First post from me as we have just bought a 1991 Auto Trail Chieftain with a 2.9 Tb turbo tdi conversion. It came without paperwork so if anyone has any instructions etc. I would be most grateful or at least point me in the right direction

Cheers

Dylan


----------



## cabby (May 14, 2005)

welcome to the forum, which instructions do you need so that we can help.

cabby


----------



## analord (Jul 4, 2010)

Hi I am after instructions on

How to empty water from waste tanks (wherever they are)
How to get the water and gas working
Air conditioning 


...and anything else a chieftain related.

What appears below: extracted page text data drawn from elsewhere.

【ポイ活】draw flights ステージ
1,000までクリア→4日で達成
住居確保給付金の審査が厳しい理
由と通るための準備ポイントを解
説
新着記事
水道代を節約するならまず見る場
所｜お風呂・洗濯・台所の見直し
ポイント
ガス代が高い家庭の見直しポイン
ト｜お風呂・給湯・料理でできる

I have had (and still have) a 1972 VW Devon camper so I am a bit overwhelmed with all the space and features.

Cheers


----------



## cabby (May 14, 2005)

bump,
surely there are some autotrail members awake now.
or is there anyone who can give a link to the autotrail owners club site if there is one. :roll: :roll: 

cabby

analord dont fret it sometimes takes a while this time of year to get members out of hibernation. :lol: :lol: :lol:


----------



## cabby (May 14, 2005)

Hi here is a link to the owners club site.

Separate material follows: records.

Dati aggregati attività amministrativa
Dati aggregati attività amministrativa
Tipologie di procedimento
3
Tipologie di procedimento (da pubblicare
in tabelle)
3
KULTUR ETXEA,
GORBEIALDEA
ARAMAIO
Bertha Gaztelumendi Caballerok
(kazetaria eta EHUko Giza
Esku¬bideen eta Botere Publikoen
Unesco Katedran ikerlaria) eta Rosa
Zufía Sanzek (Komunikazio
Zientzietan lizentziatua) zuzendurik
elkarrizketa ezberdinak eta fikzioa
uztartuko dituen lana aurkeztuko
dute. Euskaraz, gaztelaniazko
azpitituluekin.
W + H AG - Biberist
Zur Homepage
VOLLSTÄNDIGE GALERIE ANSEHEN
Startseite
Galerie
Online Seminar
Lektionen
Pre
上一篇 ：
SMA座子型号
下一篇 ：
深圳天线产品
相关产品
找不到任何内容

http://www.atoc.info/index1.htm

cabby


----------



## analord (Jul 4, 2010)

Hi, is the owners club worth it? 

Thanks


----------



## cabby (May 14, 2005)

no idea, I do not have an Autotrail. :roll: :roll: but I would have thought that one of their members would have what you want, if we can't help.

cabby


----------



## tonka (Apr 24, 2006)

May be worth putting your location down in your profile, that way there might be a local facts member nearby who may help.
Waste water should be easy, look around outside under the van.. It will usually be a pipe with a small tap on it or look for a handle that may pull outwards. Cant help anyone more as not familar with van construction at that age, although little has changed really, the basics are still the same.


----------



## analord (Jul 4, 2010)

Thanks - profile amended and I live in South Wales. Will have a look around this weekend as I need to get that gas sorted as well. The Chieftain was bought from O'leary Motorhomes in Hull and is in excellent condition.

We looked at Hymers and say another Chieftain that was scruffy (and 2.4 non turbo diesel) so had a look around and hey presto, picked up. 2.9 turbo diesel with mint interior, completed with new fridge, oven, washing facilities, skylights and panelling, for about the same money.

It's certainly different to my other camper, a 1972 VW Devon Moonraker, thats 100% original and been mine for the last 14 years.


----------